(Your objective) Scan the entries for the word "unit" and return every line that has it.

(Stored records)

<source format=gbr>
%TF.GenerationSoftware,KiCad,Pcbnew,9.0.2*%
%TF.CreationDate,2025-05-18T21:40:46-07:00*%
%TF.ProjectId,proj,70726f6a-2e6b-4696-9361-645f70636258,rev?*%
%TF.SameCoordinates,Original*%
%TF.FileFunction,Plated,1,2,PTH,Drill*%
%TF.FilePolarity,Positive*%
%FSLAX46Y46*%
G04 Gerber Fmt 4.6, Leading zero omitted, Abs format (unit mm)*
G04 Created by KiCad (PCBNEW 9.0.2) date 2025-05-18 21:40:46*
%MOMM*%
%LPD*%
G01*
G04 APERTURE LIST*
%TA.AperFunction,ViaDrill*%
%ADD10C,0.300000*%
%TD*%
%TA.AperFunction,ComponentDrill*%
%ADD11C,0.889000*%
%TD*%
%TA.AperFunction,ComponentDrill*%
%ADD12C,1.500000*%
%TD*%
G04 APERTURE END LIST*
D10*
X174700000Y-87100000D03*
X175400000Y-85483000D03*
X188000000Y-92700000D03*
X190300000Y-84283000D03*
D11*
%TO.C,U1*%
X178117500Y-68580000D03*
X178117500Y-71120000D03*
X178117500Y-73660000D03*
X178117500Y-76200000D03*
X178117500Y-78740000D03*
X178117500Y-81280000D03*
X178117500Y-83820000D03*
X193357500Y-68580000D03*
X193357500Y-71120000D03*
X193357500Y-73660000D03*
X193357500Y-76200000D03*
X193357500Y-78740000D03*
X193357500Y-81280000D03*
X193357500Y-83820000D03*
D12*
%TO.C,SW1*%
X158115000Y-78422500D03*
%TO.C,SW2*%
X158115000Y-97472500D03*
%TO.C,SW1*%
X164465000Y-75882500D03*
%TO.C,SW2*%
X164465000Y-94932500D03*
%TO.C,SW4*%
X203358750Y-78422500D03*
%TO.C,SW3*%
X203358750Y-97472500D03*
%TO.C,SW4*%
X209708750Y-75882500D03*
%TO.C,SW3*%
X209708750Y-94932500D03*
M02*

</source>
==
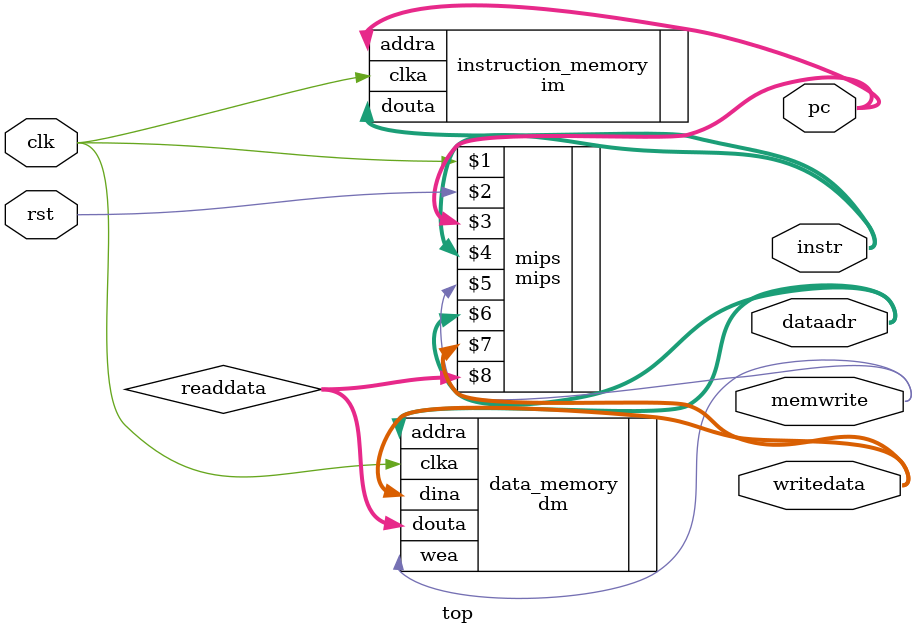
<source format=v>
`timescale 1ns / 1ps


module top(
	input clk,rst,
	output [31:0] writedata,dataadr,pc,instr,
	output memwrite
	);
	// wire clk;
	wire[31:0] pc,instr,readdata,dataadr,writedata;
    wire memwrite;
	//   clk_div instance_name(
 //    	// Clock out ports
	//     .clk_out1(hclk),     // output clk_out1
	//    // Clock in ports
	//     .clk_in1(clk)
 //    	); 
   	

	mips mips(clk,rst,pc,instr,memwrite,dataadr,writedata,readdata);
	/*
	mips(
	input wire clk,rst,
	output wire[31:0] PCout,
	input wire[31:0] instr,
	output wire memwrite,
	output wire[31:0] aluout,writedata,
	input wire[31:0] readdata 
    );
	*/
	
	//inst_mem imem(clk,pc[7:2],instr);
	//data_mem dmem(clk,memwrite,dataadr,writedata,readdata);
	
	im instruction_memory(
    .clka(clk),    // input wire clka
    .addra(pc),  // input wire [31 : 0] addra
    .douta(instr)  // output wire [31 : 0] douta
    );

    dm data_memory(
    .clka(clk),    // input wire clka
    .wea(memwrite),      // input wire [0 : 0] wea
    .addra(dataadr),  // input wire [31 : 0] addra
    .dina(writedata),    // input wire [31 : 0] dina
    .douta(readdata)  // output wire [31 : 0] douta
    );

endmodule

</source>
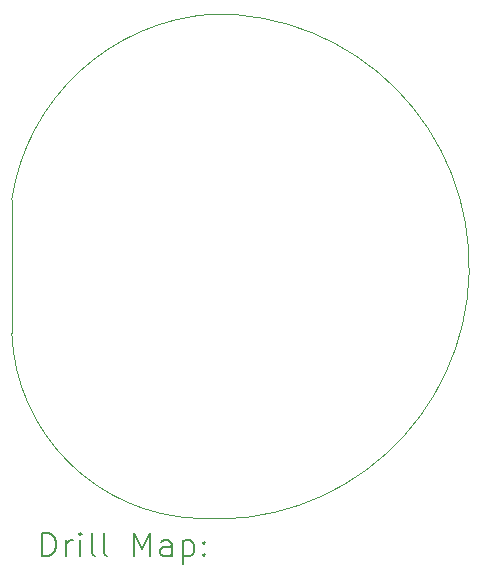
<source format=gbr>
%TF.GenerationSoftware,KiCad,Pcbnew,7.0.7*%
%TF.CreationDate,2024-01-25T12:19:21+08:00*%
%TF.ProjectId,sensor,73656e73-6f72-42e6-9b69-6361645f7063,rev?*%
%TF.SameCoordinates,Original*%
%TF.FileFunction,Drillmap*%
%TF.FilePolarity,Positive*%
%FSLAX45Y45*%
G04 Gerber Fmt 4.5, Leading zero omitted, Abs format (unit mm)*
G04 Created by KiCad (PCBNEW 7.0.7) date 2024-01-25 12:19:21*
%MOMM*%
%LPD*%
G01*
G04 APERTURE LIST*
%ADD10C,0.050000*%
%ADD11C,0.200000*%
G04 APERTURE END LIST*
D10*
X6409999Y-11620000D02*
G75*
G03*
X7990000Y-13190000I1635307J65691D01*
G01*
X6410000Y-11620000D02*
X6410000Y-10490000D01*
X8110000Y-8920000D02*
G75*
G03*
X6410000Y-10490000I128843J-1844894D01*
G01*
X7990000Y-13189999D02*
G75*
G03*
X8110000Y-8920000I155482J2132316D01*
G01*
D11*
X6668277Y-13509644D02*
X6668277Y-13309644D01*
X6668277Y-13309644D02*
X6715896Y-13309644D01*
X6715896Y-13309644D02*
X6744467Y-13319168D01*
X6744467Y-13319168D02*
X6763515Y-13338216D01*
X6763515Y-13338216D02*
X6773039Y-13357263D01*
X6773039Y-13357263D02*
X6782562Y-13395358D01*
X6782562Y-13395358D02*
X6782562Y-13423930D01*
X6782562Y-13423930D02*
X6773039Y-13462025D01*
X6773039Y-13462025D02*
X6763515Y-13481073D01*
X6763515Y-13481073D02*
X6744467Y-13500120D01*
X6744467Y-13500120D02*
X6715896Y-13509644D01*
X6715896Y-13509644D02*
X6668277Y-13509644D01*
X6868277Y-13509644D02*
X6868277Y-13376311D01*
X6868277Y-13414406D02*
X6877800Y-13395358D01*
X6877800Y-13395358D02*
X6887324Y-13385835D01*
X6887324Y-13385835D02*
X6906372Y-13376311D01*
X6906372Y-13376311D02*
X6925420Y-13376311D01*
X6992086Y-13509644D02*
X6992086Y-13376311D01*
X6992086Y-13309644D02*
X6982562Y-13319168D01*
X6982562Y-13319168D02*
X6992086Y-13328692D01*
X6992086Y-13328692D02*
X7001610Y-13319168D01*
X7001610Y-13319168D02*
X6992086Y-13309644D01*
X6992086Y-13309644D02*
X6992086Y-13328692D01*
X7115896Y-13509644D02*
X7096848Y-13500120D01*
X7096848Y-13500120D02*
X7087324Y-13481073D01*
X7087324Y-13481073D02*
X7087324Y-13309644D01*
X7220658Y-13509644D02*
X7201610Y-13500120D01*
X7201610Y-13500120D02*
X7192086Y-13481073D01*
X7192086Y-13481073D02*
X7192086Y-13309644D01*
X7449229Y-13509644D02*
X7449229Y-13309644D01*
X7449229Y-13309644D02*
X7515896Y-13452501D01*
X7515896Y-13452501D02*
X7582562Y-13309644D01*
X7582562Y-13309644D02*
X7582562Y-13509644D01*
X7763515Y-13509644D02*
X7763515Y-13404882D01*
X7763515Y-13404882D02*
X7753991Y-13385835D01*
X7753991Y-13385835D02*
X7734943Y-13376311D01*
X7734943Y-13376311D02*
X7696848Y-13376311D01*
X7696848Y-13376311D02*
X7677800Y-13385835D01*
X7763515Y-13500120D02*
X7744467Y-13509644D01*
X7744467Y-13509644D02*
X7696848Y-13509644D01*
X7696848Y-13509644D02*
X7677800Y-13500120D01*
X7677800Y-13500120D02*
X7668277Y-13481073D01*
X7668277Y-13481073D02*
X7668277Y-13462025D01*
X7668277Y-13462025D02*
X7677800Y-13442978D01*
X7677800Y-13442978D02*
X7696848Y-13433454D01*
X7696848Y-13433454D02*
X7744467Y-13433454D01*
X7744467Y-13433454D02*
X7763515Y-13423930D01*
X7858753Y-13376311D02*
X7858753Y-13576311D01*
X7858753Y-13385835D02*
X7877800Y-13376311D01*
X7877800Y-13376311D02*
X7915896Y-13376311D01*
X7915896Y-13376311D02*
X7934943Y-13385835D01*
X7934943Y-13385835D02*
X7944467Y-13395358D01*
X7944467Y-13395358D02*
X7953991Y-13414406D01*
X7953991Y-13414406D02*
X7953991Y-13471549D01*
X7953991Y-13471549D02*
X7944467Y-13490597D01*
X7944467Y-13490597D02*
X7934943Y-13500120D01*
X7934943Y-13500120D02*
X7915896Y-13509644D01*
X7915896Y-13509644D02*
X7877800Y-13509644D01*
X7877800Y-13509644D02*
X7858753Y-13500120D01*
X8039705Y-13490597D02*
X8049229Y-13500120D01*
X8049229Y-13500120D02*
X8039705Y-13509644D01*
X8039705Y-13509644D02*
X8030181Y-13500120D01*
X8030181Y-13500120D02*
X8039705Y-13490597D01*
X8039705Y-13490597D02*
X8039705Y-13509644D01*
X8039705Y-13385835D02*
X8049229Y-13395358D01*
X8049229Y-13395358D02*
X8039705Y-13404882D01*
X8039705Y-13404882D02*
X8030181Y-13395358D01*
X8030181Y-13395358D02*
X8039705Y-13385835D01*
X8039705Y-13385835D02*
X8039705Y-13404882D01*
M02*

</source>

(Your response)
G04 Gerber Fmt 4.6, Leading zero omitted, Abs format (unit mm)*
G04 Gerber Fmt 4.5, Leading zero omitted, Abs format (unit mm)*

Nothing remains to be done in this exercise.